If there are other ideas simply post here.
Hmmm. My problem is slightly more complex. I am using the same routines for rendering all scenery objects (trees, rocks, enemies, buildings...). The problem is that some of these are static, some are mobile, some have rendering restrictions (such as transparent textures that need to be depth-sorted), and some that don''t, and some have multiple materials (the tree/bark)while others have only one.

I''ve experimented with material batching, transform matrix batching, VB caching and I got the following:

On my dev machine (2ghz, GeForce4 Ti), the fastest method was to just do several transforms, ignoring the materials, and depth-sorting only those items that contained transparent textures (this required a little more memory, because I had to tag the textures as opaque/not opaque).

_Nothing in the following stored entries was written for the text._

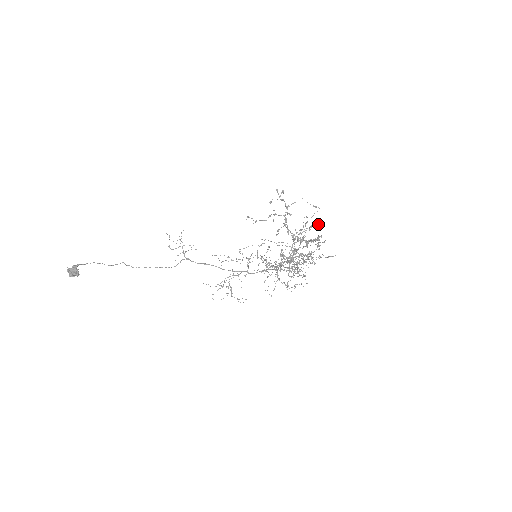
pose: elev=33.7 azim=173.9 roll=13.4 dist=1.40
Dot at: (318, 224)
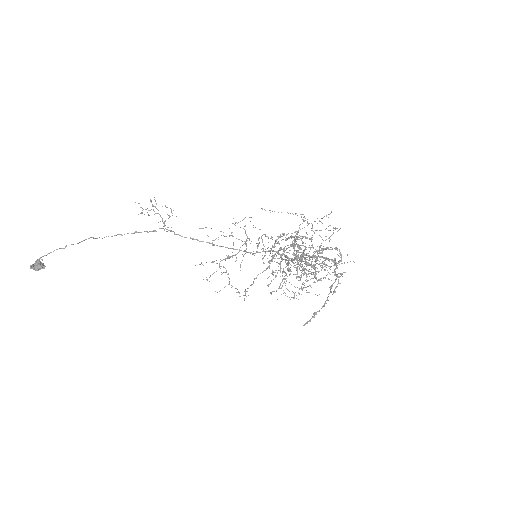
Dot at: (337, 250)
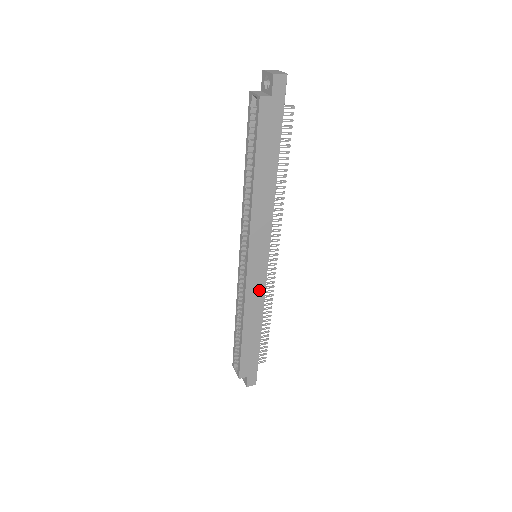
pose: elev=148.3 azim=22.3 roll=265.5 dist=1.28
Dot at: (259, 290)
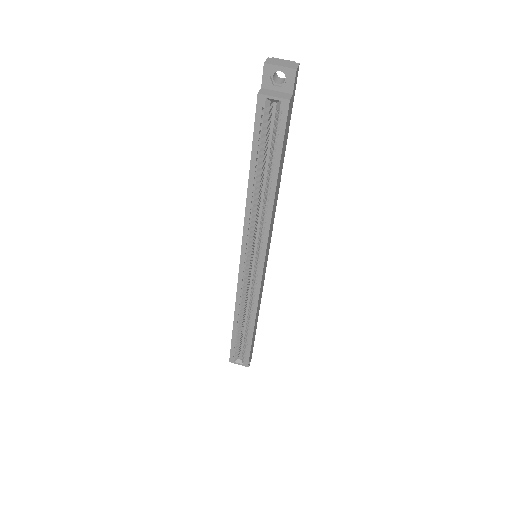
Dot at: occluded
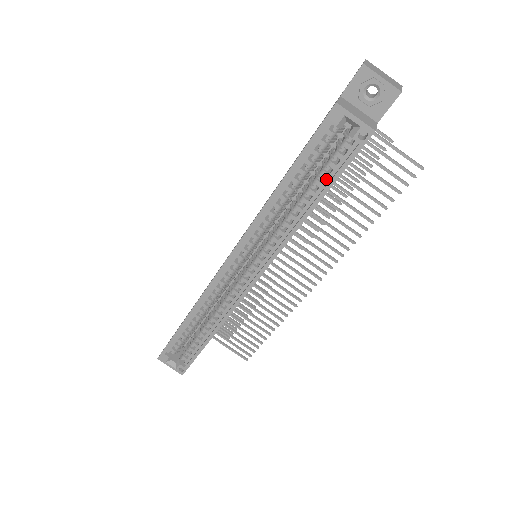
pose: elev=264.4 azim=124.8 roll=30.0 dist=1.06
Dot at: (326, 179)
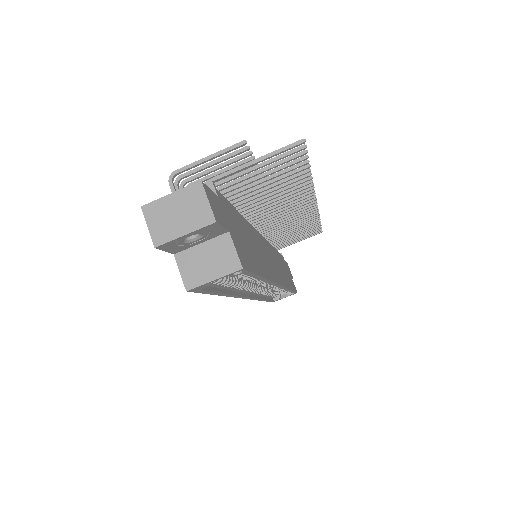
Dot at: occluded
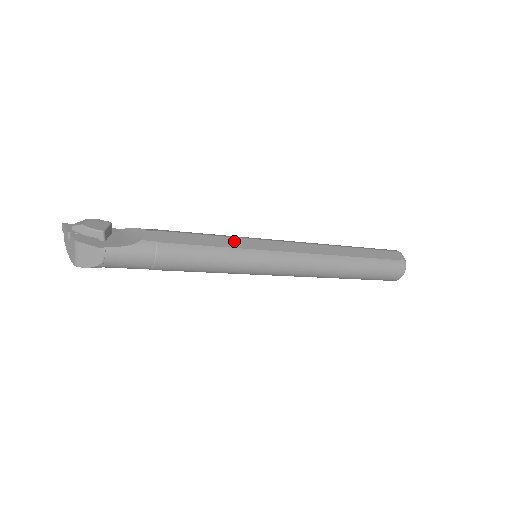
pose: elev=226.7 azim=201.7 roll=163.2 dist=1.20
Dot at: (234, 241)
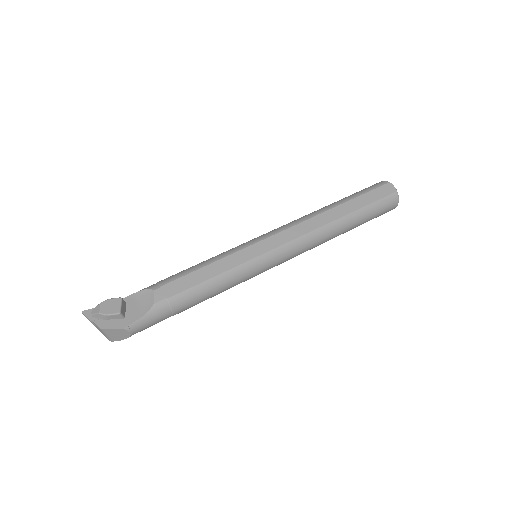
Dot at: (232, 259)
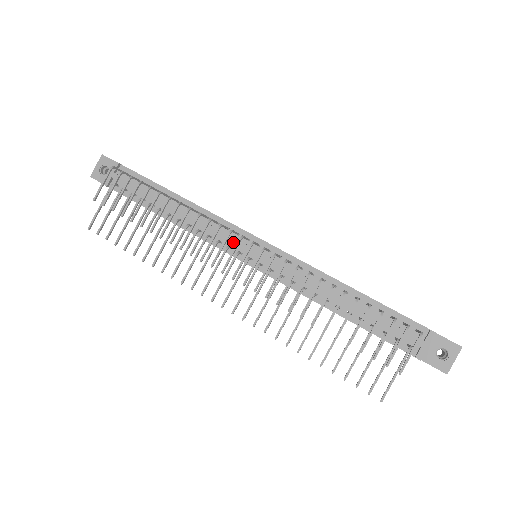
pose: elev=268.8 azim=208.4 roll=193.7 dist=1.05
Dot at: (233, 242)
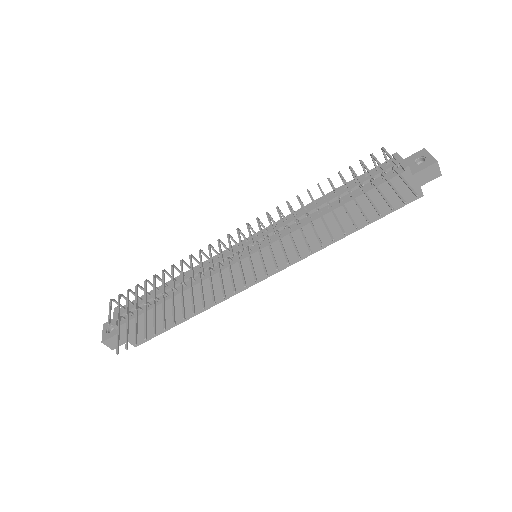
Dot at: (230, 254)
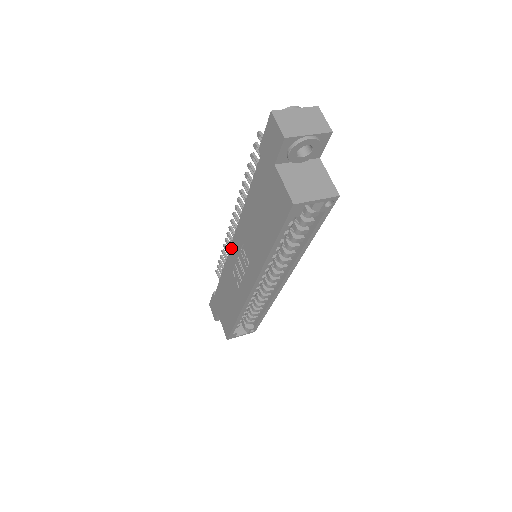
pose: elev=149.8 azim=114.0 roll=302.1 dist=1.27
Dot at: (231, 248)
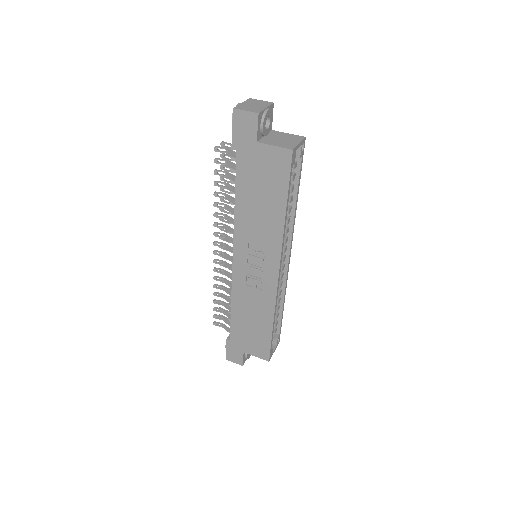
Dot at: (234, 265)
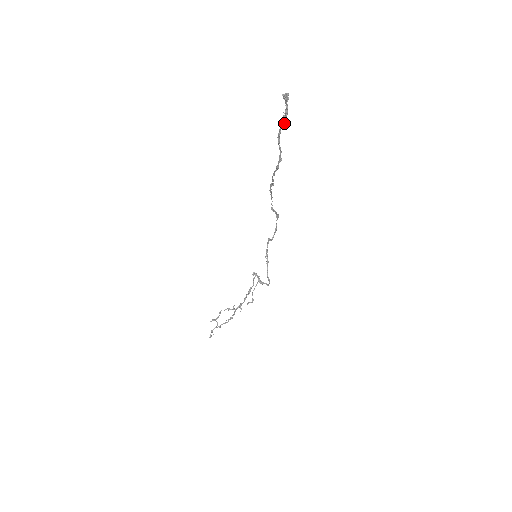
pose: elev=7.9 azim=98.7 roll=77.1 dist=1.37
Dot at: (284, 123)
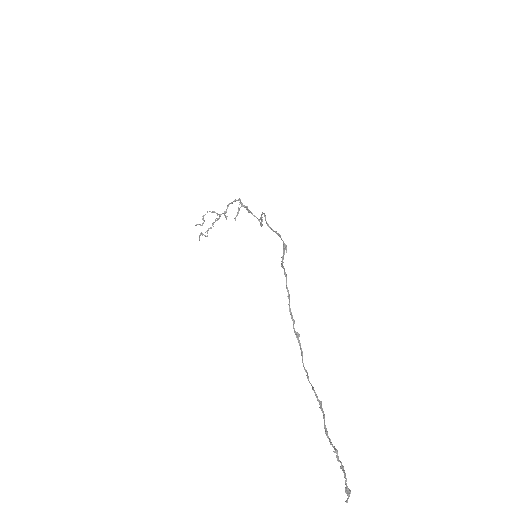
Dot at: (337, 451)
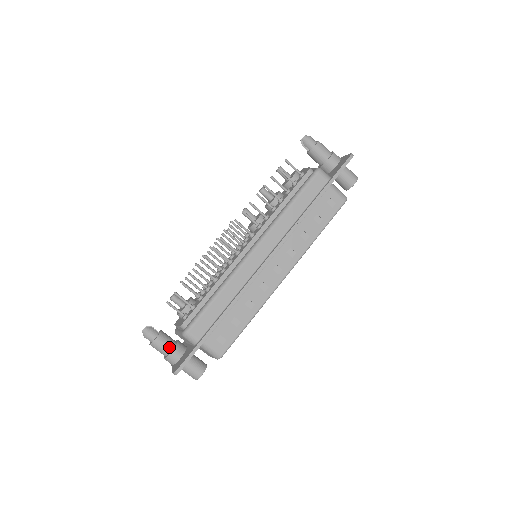
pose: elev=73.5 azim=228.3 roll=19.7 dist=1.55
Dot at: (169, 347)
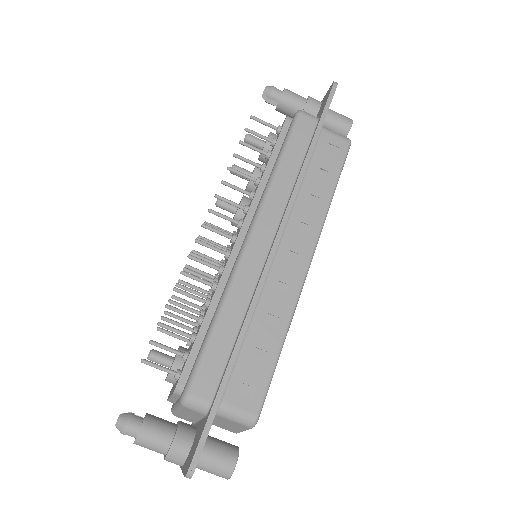
Dot at: (167, 435)
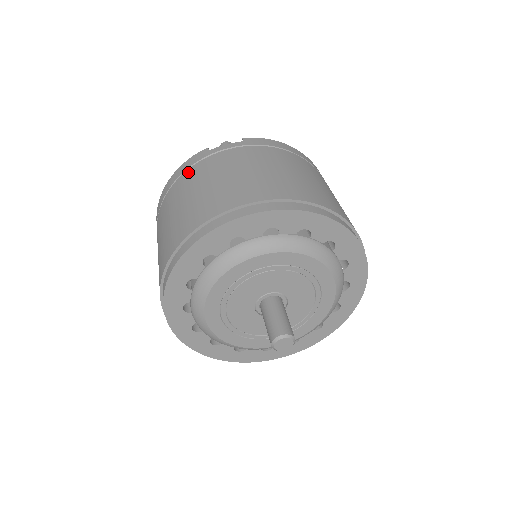
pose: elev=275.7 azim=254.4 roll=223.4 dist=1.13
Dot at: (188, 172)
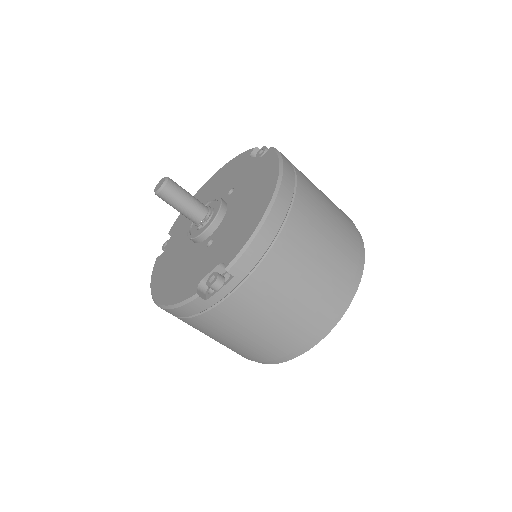
Dot at: (201, 319)
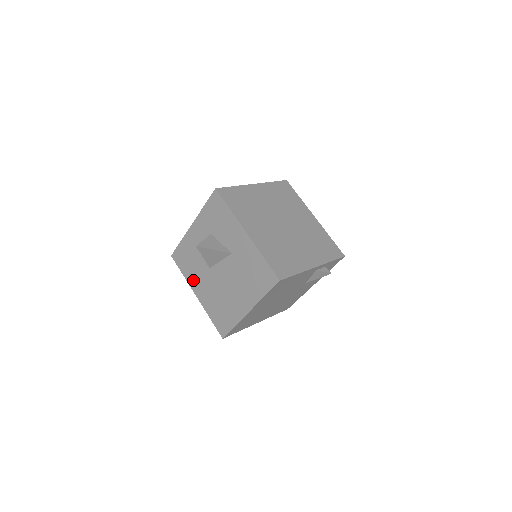
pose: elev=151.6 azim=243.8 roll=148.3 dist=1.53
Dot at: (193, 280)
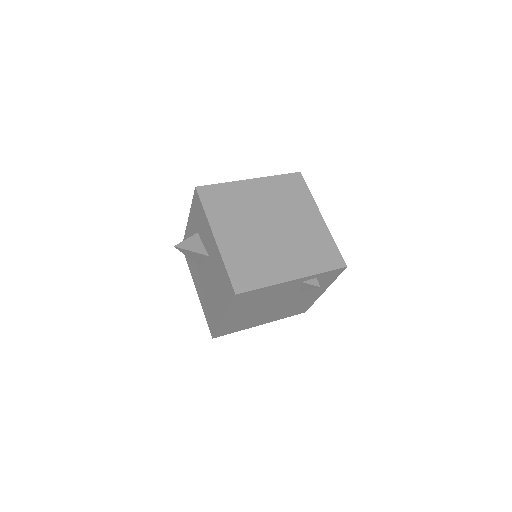
Dot at: (193, 275)
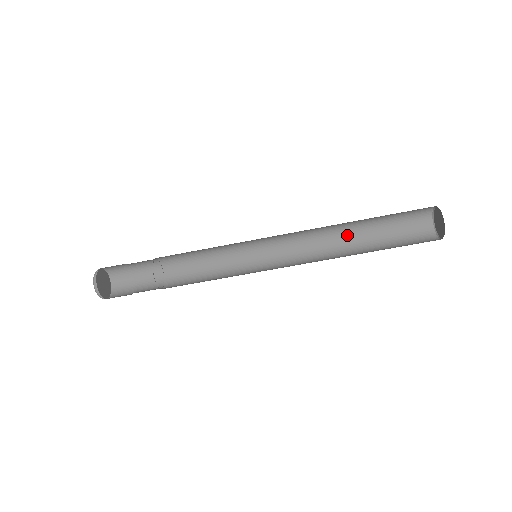
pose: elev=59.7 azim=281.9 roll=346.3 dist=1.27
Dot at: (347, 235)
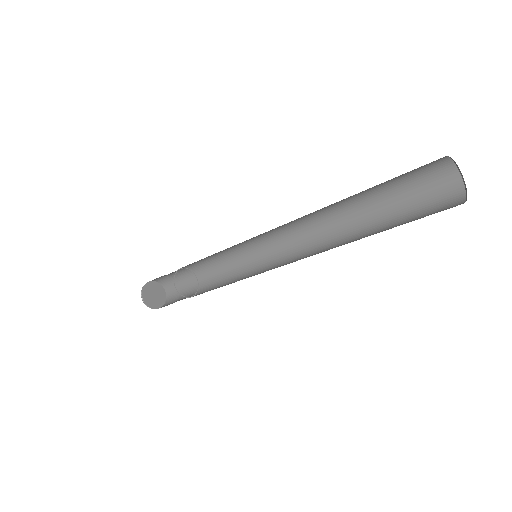
Dot at: (352, 216)
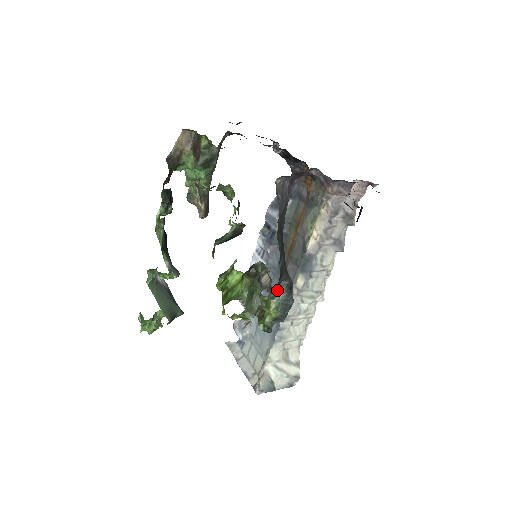
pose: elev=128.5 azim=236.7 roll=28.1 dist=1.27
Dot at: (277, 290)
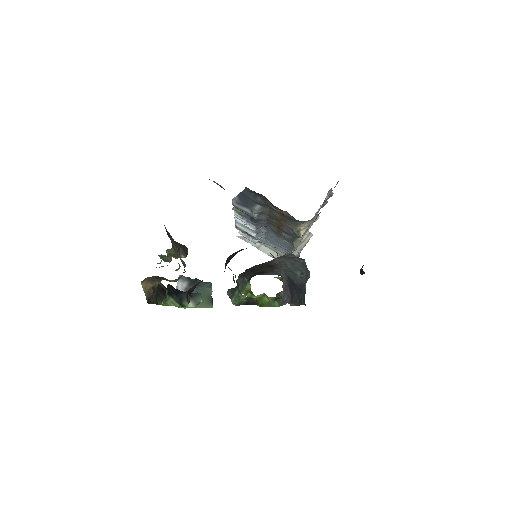
Dot at: occluded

On my test machine (750mhz, GeForce2 MX), VB caching with texture batching was the fastest.

My guess is that if you''ve got a slow card, you need to do more work on the CPU. If you''ve got a fast card, it''s better to leave the CPU idle. So... nothing too revalatory there.
Always prey on the weak, the timid and the stupid. Otherwise you'll just get your butt kicked
For a tortoise, this is extremely hard to do, but when you get it right... the expression on their faces ...
quote:Original post by SoaringTortoise
My guess is that if you''ve got a slow card, you need to do more work on the CPU. If you''ve got a fast card, it''s better to leave the CPU idle. So... nothing too revalatory there.

The main problem is to found the right balance.
In my engine I use a VB pool for static and dynamic data, it seems to be the right choice but this solution not permit the batching.